3 Operations of Doves program

The program to collect the unique files is called “doves”. The operations are:
collect (-c): collect the description of files and directories for all files in a given directory and store it in a doves file (extension .doves)
base (-b): extract the MD5 digests from a doves file (i.e. all the file descriptors for a directory) into a md5 file
process (-p): compare a given doves file (i.e. all files in a directory) with the files in base, i.e. a md5 file; the files not in base are listed in a keep file.
keep (-k): copy all the files in the keep file into a keep directory and update the base md5 file with the MD5 digests of the files in the keep file (to avoid these files in the next directory processed).
One starts with collecting the information for all files currently in the keep folder and producing a base md5 file.
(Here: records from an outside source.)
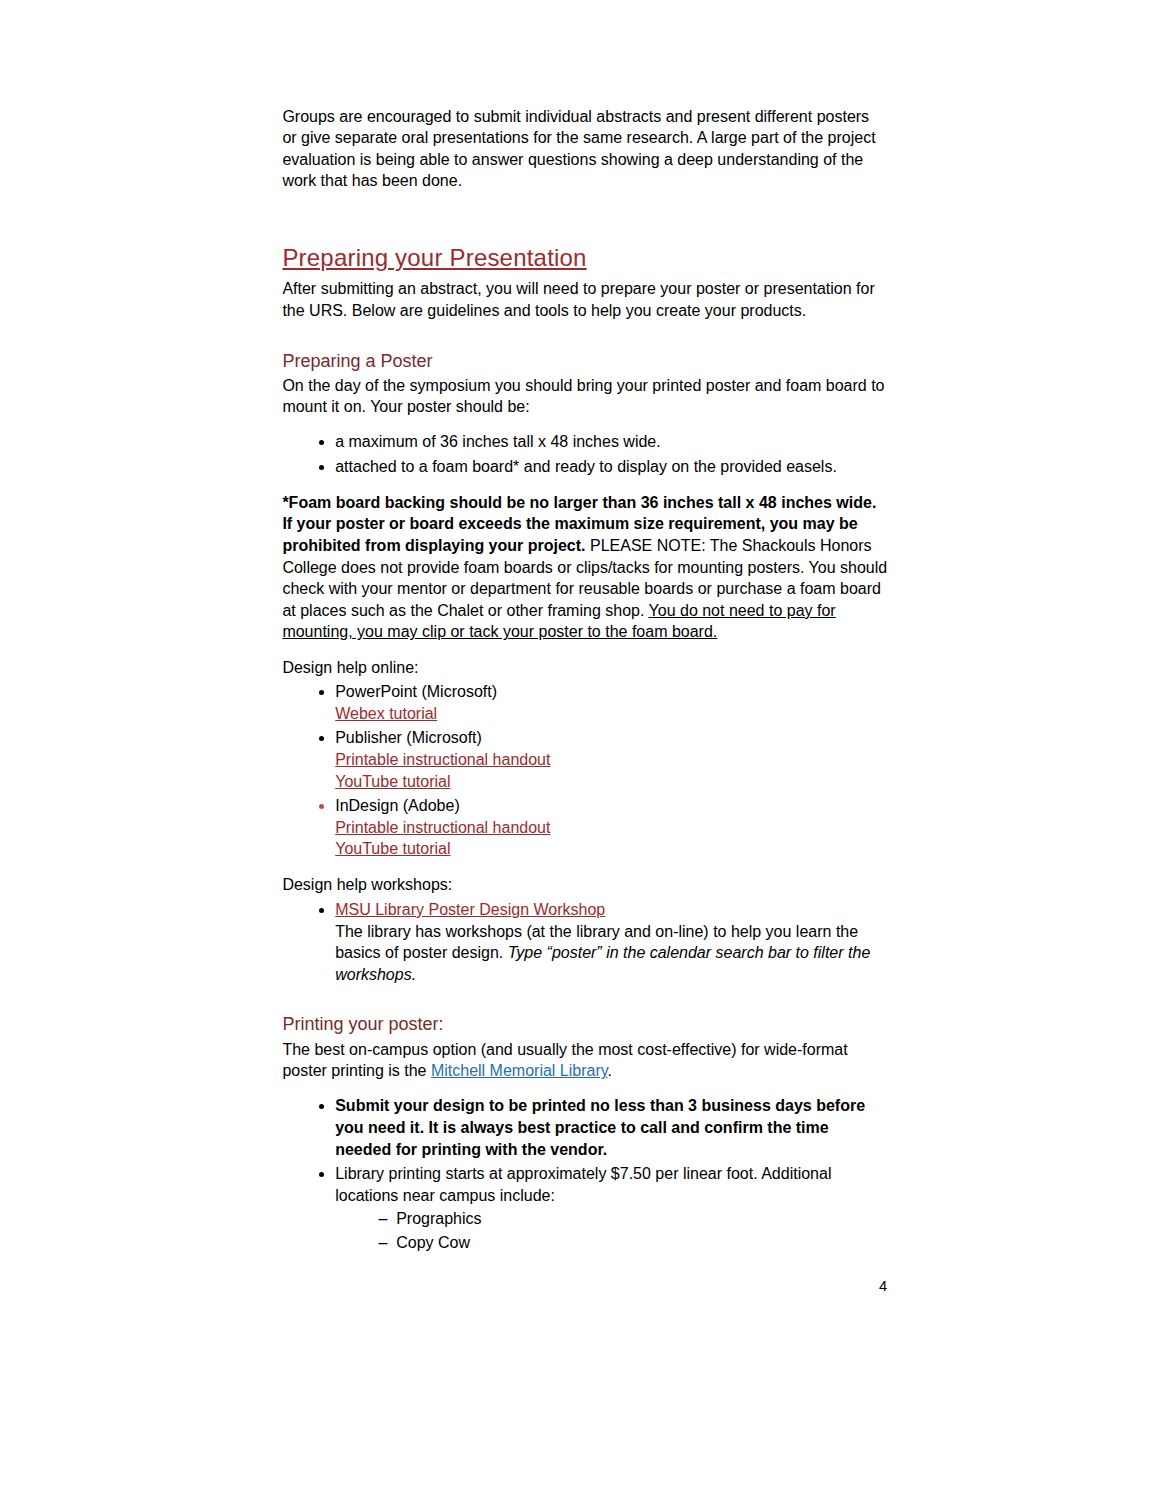Groups are encouraged to submit individual abstracts and present different posters or give separate oral presentations for the same research. A large part of the project evaluation is being able to answer questions showing a deep understanding of the work that has been done.
Preparing your Presentation
After submitting an abstract, you will need to prepare your poster or presentation for the URS. Below are guidelines and tools to help you create your products.
Preparing a Poster
On the day of the symposium you should bring your printed poster and foam board to mount it on. Your poster should be:
a maximum of 36 inches tall x 48 inches wide.
attached to a foam board* and ready to display on the provided easels.
*Foam board backing should be no larger than 36 inches tall x 48 inches wide. If your poster or board exceeds the maximum size requirement, you may be prohibited from displaying your project. PLEASE NOTE: The Shackouls Honors College does not provide foam boards or clips/tacks for mounting posters. You should check with your mentor or department for reusable boards or purchase a foam board at places such as the Chalet or other framing shop. You do not need to pay for mounting, you may clip or tack your poster to the foam board.
Design help online:
PowerPoint (Microsoft)
Webex tutorial
Publisher (Microsoft)
Printable instructional handout
YouTube tutorial
InDesign (Adobe)
Printable instructional handout
YouTube tutorial
Design help workshops:
MSU Library Poster Design Workshop
The library has workshops (at the library and on-line) to help you learn the basics of poster design. Type “poster” in the calendar search bar to filter the workshops.
Printing your poster:
The best on-campus option (and usually the most cost-effective) for wide-format poster printing is the Mitchell Memorial Library.
Submit your design to be printed no less than 3 business days before you need it. It is always best practice to call and confirm the time needed for printing with the vendor.
Library printing starts at approximately $7.50 per linear foot. Additional locations near campus include:
Prographics
Copy Cow
4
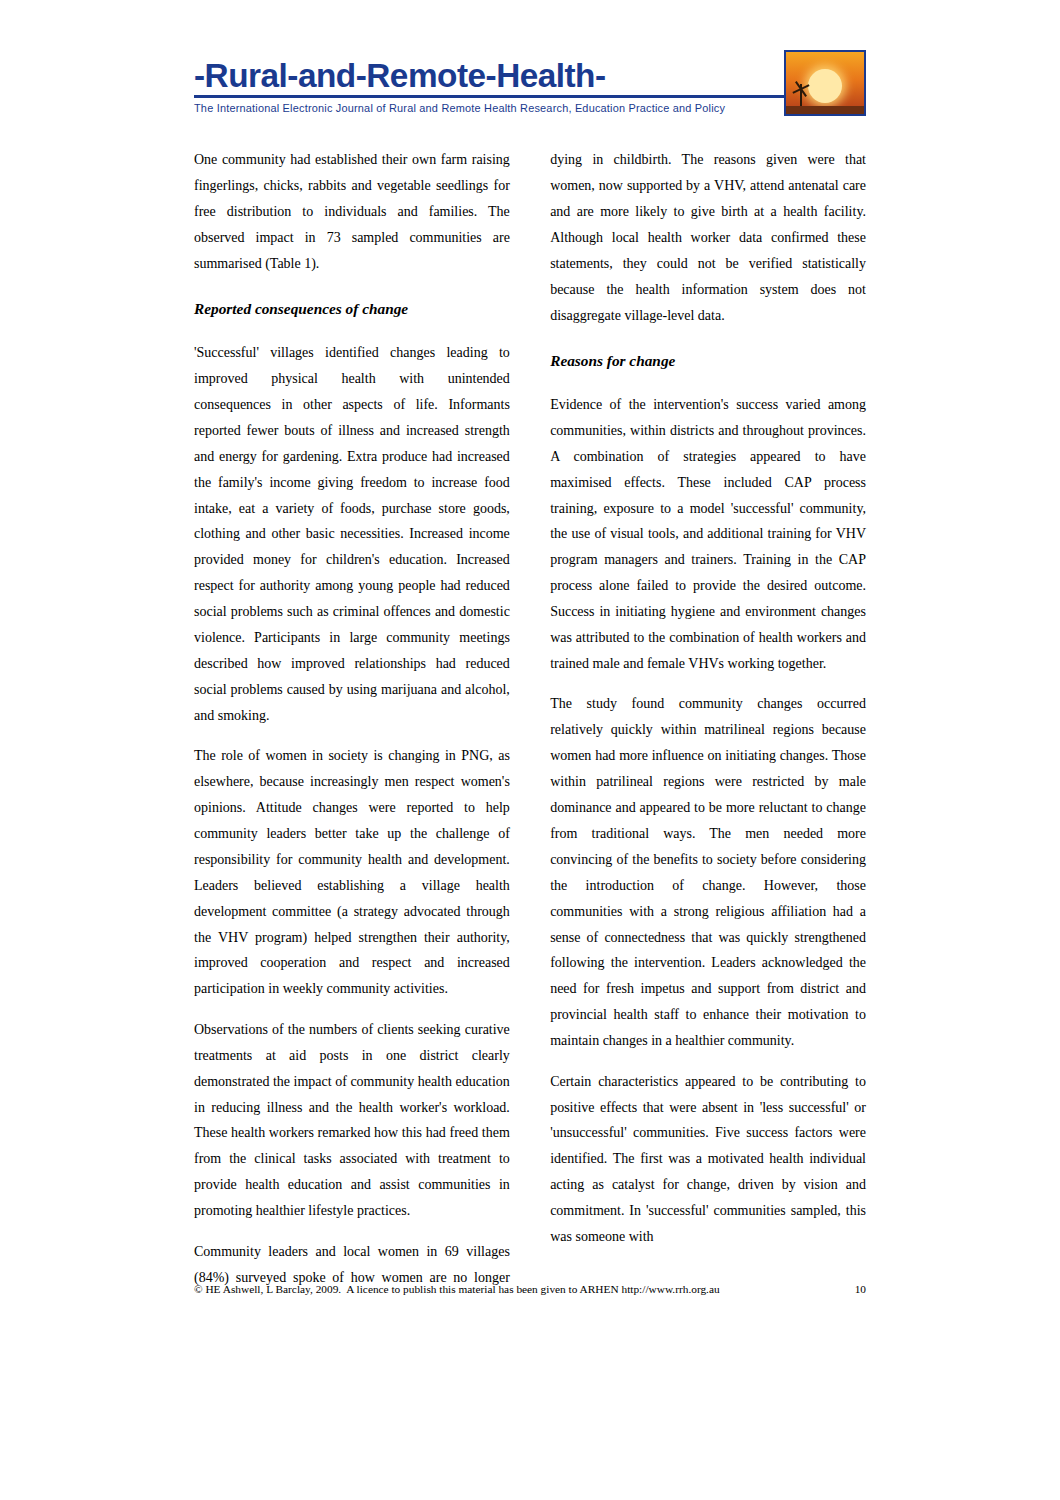-Rural-and-Remote-Health-
The International Electronic Journal of Rural and Remote Health Research, Education Practice and Policy
One community had established their own farm raising fingerlings, chicks, rabbits and vegetable seedlings for free distribution to individuals and families. The observed impact in 73 sampled communities are summarised (Table 1).
Reported consequences of change
'Successful' villages identified changes leading to improved physical health with unintended consequences in other aspects of life. Informants reported fewer bouts of illness and increased strength and energy for gardening. Extra produce had increased the family's income giving freedom to increase food intake, eat a variety of foods, purchase store goods, clothing and other basic necessities. Increased income provided money for children's education. Increased respect for authority among young people had reduced social problems such as criminal offences and domestic violence. Participants in large community meetings described how improved relationships had reduced social problems caused by using marijuana and alcohol, and smoking.
The role of women in society is changing in PNG, as elsewhere, because increasingly men respect women's opinions. Attitude changes were reported to help community leaders better take up the challenge of responsibility for community health and development. Leaders believed establishing a village health development committee (a strategy advocated through the VHV program) helped strengthen their authority, improved cooperation and respect and increased participation in weekly community activities.
Observations of the numbers of clients seeking curative treatments at aid posts in one district clearly demonstrated the impact of community health education in reducing illness and the health worker's workload. These health workers remarked how this had freed them from the clinical tasks associated with treatment to provide health education and assist communities in promoting healthier lifestyle practices.
Community leaders and local women in 69 villages (84%) surveyed spoke of how women are no longer dying in childbirth. The reasons given were that women, now supported by a VHV, attend antenatal care and are more likely to give birth at a health facility. Although local health worker data confirmed these statements, they could not be verified statistically because the health information system does not disaggregate village-level data.
Reasons for change
Evidence of the intervention's success varied among communities, within districts and throughout provinces. A combination of strategies appeared to have maximised effects. These included CAP process training, exposure to a model 'successful' community, the use of visual tools, and additional training for VHV program managers and trainers. Training in the CAP process alone failed to provide the desired outcome. Success in initiating hygiene and environment changes was attributed to the combination of health workers and trained male and female VHVs working together.
The study found community changes occurred relatively quickly within matrilineal regions because women had more influence on initiating changes. Those within patrilineal regions were restricted by male dominance and appeared to be more reluctant to change from traditional ways. The men needed more convincing of the benefits to society before considering the introduction of change. However, those communities with a strong religious affiliation had a sense of connectedness that was quickly strengthened following the intervention. Leaders acknowledged the need for fresh impetus and support from district and provincial health staff to enhance their motivation to maintain changes in a healthier community.
Certain characteristics appeared to be contributing to positive effects that were absent in 'less successful' or 'unsuccessful' communities. Five success factors were identified. The first was a motivated health individual acting as catalyst for change, driven by vision and commitment. In 'successful' communities sampled, this was someone with
© HE Ashwell, L Barclay, 2009. A licence to publish this material has been given to ARHEN http://www.rrh.org.au
10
The sequence of steps: collect, process against base and keep extracts from a directory all files, which are not already in the keep folder and puts them there. It is repeated for each folder of interest.

4 Programming

Most of the tools necessary, in particular functions to computer MD5 digest or SHA1 checksums are available in Haskell from
The difficulty with programming (in Haskell) was my lack of experience with programming for “large” datasets. The “naive” approaches, which rely on the “natural” lazyness of Haskell, work only for reasonable size tasks, but collecting MD5 digests for the million plus files in 500 GB of backup data tends to exhaust resources. A lazy approach opens all files as quickly as possible (breadth first) and crashes when the maximum number of open files is reached (this is in linux typically limited to 1000 open files per process). The Pipes ( package gives a consistent, generic way to sequence actions to avoid exhaustion of resources and leads to a construction of a program as a sequence of smaller actions which can be composed as a pipe. A sequential (sweeping) approach means dealing with each file individually and excludes approaches which want to process all data at once.
I was also not prepared to deal with the many different ways a file can be “special”, i.e. not readable to produce an MD5 value. It was necessary to test for such exceptions at the first point possible and exclude “special files” from further processing

5 Experience

Handling directories with hundreds of gigabytes is time consuming, especially if stored on external hard disks connected by USB 2.0. Just copying data between two disks takes about 4 minutes per GB, reading and computing the MD5 digest is a bit faster. The time it takes to delete 100 GB from a disk can be 10 minutes (and over an hour for 1 TB)
The reduction is substantial. Overall, from the total 10 TB of backup data only 1 TB is left. This is still more than what I expect to keep longterm, which is perhaps 200 GB; my music collection is about 50 GB and photos fill less than 100 GB, the rest is much less.

6 Open Questions

Pictures and music make a very large part of the files we collect today; keeping only one copy of each makes for me about 100 GB of disk space. Unfortunately, it is hard to get rid of all copies, as different music and picture managing programs stick some additional bits of information into the file: tags for pictures and information about music genre for music, and probably other things. The result is that the file is slightly different and has a different fingerprint; it is not recognized as a copy and thus the different near-copies are all stored separately; this is left for another effort in reduction with a different approach, in this pass I did not consider different file types, except to exclude “non-valuable” files.